Tonight we will be bottling our 4th and 5th batches of beer! We have been experimenting with the different options available out there. Wert, concentrated juice, and malt are the three we have been able to play with so far. On deck is a red all-grain (23 L of juice!) and another malt extract – but this time we bought additional hops.
Our first batch of beer was made with a Wert by Brew House – Oktoberfest. Our silly little cat decided he wanted to play with the box it was in and scratched open the bag – so we took it as a sign and began the brew that night. We carefully followed the directions for sanitizing and two-step fermenting, and what resulted was an incredibly tasty reddish, not too heavy, tangy brew that I would have paid $9 a pint for at a pub!
Next up was the concentrate, a Pilsner. We definitely noticed the scent of this one – sweet, almost like apple juice! We’ve been anticipating trying this one, as the process for both that and the previous wert was drawn out almost to the length of brewing wine.

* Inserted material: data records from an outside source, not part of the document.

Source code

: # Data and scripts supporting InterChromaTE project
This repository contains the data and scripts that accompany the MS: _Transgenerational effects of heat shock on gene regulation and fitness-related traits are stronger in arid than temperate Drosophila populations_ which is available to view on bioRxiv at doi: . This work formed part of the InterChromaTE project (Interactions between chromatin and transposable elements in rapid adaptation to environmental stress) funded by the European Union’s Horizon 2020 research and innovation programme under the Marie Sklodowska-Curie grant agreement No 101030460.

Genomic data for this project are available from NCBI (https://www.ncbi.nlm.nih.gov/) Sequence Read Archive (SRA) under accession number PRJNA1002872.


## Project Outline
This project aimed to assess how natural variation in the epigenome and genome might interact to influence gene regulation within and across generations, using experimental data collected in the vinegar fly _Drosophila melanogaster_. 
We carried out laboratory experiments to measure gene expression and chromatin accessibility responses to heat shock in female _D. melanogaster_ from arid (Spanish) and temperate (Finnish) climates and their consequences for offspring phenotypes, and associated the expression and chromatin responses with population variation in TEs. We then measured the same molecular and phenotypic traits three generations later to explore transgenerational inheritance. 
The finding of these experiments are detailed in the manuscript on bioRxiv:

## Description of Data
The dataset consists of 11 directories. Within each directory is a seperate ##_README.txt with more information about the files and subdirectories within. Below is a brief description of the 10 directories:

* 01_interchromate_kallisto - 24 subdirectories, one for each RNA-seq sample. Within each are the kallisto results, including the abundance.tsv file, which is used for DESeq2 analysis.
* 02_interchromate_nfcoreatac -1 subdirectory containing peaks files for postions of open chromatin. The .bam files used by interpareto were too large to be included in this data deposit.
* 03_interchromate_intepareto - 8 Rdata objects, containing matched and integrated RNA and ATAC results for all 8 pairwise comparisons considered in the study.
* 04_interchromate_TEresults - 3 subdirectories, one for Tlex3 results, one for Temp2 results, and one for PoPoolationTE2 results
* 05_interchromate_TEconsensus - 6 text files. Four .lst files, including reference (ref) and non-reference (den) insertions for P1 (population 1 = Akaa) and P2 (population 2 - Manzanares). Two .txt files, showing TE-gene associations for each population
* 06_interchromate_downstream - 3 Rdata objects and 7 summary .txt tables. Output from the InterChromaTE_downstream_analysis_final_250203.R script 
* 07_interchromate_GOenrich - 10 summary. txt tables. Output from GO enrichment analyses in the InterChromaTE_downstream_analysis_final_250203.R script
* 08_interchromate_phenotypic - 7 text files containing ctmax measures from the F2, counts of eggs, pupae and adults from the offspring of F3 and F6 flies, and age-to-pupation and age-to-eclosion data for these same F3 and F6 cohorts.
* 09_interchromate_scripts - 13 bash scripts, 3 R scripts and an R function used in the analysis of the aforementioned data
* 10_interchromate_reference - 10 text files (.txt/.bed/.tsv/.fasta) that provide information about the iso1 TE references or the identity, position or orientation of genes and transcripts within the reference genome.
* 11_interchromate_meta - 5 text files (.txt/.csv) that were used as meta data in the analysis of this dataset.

Shortly after starting the Pilsner, we began our first malt as well, an Australian Draught. Once again we followed the directions as closely as possible – boil water, dissolve sugar and malt, and pour into sanitized carboy. Where the heck do you get a funnel big/safe enough for hot liquid like that? Well, our old BEER BONG sure came in handy! We took it apart and voila!

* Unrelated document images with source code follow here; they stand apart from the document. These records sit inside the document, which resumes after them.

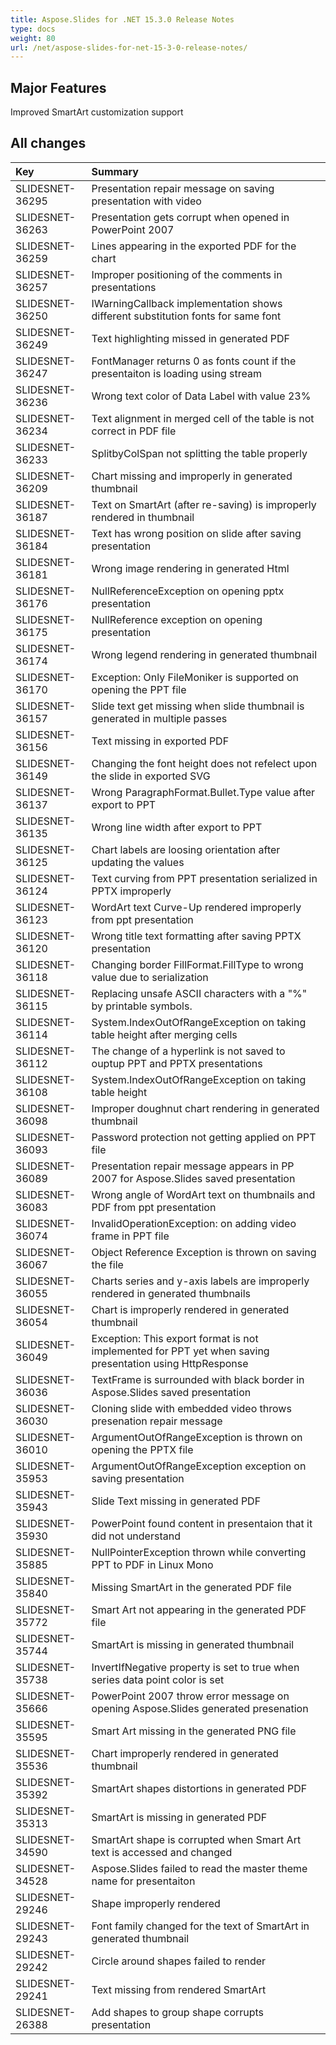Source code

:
 ```yaml
---
title: Aspose.Slides for .NET 15.3.0 Release Notes
type: docs
weight: 80
url: /net/aspose-slides-for-net-15-3-0-release-notes/
---
```


## **Major Features**
Improved SmartArt customization support

## **All changes**
|**Key**|**Summary**|
| :- | :- |
|SLIDESNET-36295 | Presentation repair message on saving presentation with video|
|SLIDESNET-36263 | Presentation gets corrupt when opened in PowerPoint 2007|
|SLIDESNET-36259 | Lines appearing in the exported PDF for the chart|
|SLIDESNET-36257 | Improper positioning of the comments in presentations|
|SLIDESNET-36250 | IWarningCallback implementation shows different substitution fonts for same font|
|SLIDESNET-36249 | Text highlighting missed in generated PDF|
|SLIDESNET-36247 | FontManager returns 0 as fonts count if the presentaiton is loading using stream|
|SLIDESNET-36236 | Wrong text color of Data Label with value 23%|
|SLIDESNET-36234 | Text alignment in merged cell of the table is not correct in PDF file|
|SLIDESNET-36233 | SplitbyColSpan not splitting the table properly|
|SLIDESNET-36209 | Chart missing and improperly in generated thumbnail|
|SLIDESNET-36187 | Text on SmartArt (after re-saving) is improperly rendered in thumbnail|
|SLIDESNET-36184 | Text has wrong position on slide after saving presentation|
|SLIDESNET-36181 | Wrong image rendering in generated Html|
|SLIDESNET-36176 | NullReferenceException on opening pptx presentation|
|SLIDESNET-36175 | NullReference exception on opening presentation|
|SLIDESNET-36174 | Wrong legend rendering in generated thumbnail|
|SLIDESNET-36170 | Exception: Only FileMoniker is supported on opening the PPT file|
|SLIDESNET-36157 | Slide text get missing when slide thumbnail is generated in multiple passes|
|SLIDESNET-36156 | Text missing in exported PDF|
|SLIDESNET-36149 | Changing the font height does not refelect upon the slide in exported SVG|
|SLIDESNET-36137 | Wrong ParagraphFormat.Bullet.Type value after export to PPT|
|SLIDESNET-36135 | Wrong line width after export to PPT|
|SLIDESNET-36125 | Chart labels are loosing orientation after updating the values|
|SLIDESNET-36124 | Text curving from PPT presentation serialized in PPTX improperly|
|SLIDESNET-36123 | WordArt text Curve-Up rendered improperly from ppt presentation|
|SLIDESNET-36120 | Wrong title text formatting after saving PPTX presentation|
|SLIDESNET-36118 | Changing border FillFormat.FillType to wrong value due to serialization|
|SLIDESNET-36115 | Replacing unsafe ASCII characters with a "%" by printable symbols.|
|SLIDESNET-36114 | System.IndexOutOfRangeException on taking table height after merging cells|
|SLIDESNET-36112 | The change of a hyperlink is not saved to ouptup PPT and PPTX presentations|
|SLIDESNET-36108 | System.IndexOutOfRangeException on taking table height|
|SLIDESNET-36098 | Improper doughnut chart rendering in generated thumbnail|
|SLIDESNET-36093 | Password protection not getting applied on PPT file|
|SLIDESNET-36089 | Presentation repair message appears in PP 2007 for Aspose.Slides saved presentation|
|SLIDESNET-36083 | Wrong angle of WordArt text on thumbnails and PDF from ppt presentation|
|SLIDESNET-36074 | InvalidOperationException: on adding video frame in PPT file|
|SLIDESNET-36067 | Object Reference Exception is thrown on saving the file|
|SLIDESNET-36055 | Charts series and y-axis labels are improperly rendered in generated thumbnails|
|SLIDESNET-36054 | Chart is improperly rendered in generated thumbnail|
|SLIDESNET-36049 | Exception: This export format is not implemented for PPT yet when saving presentation using HttpResponse|
|SLIDESNET-36036 | TextFrame is surrounded with black border in Aspose.Slides saved presentation|
|SLIDESNET-36030 | Cloning slide with embedded video throws presenation repair message|
|SLIDESNET-36010 | ArgumentOutOfRangeException is thrown on opening the PPTX file|
|SLIDESNET-35953 | ArgumentOutOfRangeException exception on saving presentation|
|SLIDESNET-35943 | Slide Text missing in generated PDF|
|SLIDESNET-35930 | PowerPoint found content in presentaion that it did not understand|
|SLIDESNET-35885 | NullPointerException thrown while converting PPT to PDF in Linux Mono|
|SLIDESNET-35840 | Missing SmartArt in the generated PDF file|
|SLIDESNET-35772 | Smart Art not appearing in the generated PDF file|
|SLIDESNET-35744 | SmartArt is missing in generated thumbnail|
|SLIDESNET-35738 | InvertIfNegative property is set to true when series data point color is set|
|SLIDESNET-35666 | PowerPoint 2007 throw error message on opening Aspose.Slides generated presenation|
|SLIDESNET-35595 | Smart Art missing in the generated PNG file|
|SLIDESNET-35536 | Chart improperly rendered in generated thumbnail|
|SLIDESNET-35392 | SmartArt shapes distortions in generated PDF|
|SLIDESNET-35313 | SmartArt is missing in generated PDF|
|SLIDESNET-34590 | SmartArt shape is corrupted when Smart Art text is accessed and changed|
|SLIDESNET-34528 | Aspose.Slides failed to read the master theme name for presentaiton|
|SLIDESNET-29246 | Shape improperly rendered|
|SLIDESNET-29243 | Font family changed for the text of SmartArt in generated thumbnail|
|SLIDESNET-29242 | Circle around shapes failed to render|
|SLIDESNET-29241 | Text missing from rendered SmartArt|
|SLIDESNET-26388 | Add shapes to group shape corrupts presentation|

This brew was so active the airlock bubbled over. The specific gravity dropped as expected and we were able to bottle it – the next day, when we bought a capper that actually “worked”. Capping the old moosehead bottles, we questioned the integrity of the seal. Seems to be sealed fine thus far, but apparently twist-off bottles aren’t the best way to age your beer.
We immediately started two more batches, a dark and a wheat. It will be our first recipe – simply adding raspberry extract to the wheat before bottling. The dark ended up with a tad too much water, so we tried adding just a little more sugar to it so fermentation would still happen correctly. At this point both of the batches have sat almost twice as long as recommended because the specific gravity doesn’t seem to want to drop. Our inital thought was the temperature we are keeping it at is too low (the wheat measured at 22C) but after doing a little research we discovered that some malts might not drop as far as the instructions say. Still not sure how that is going to affect the brew’s final alcohol content though. Once again we had the airlock bubble over but we got great advice from another brewing buddy – find a plastic tube that just fits in the top of the carboy and run it into a bucket of water – that way it can burp without being contaminated. Funny, our dismantled beer bong came in handy once again…!!
Sunday we’ll be tasting the Pilsner and Tuesday we’ll be tasting the Draught. Highly anticipating this moment, as from here on in we may not have to supplement our beer supply with expensive, store-bought beers anymore!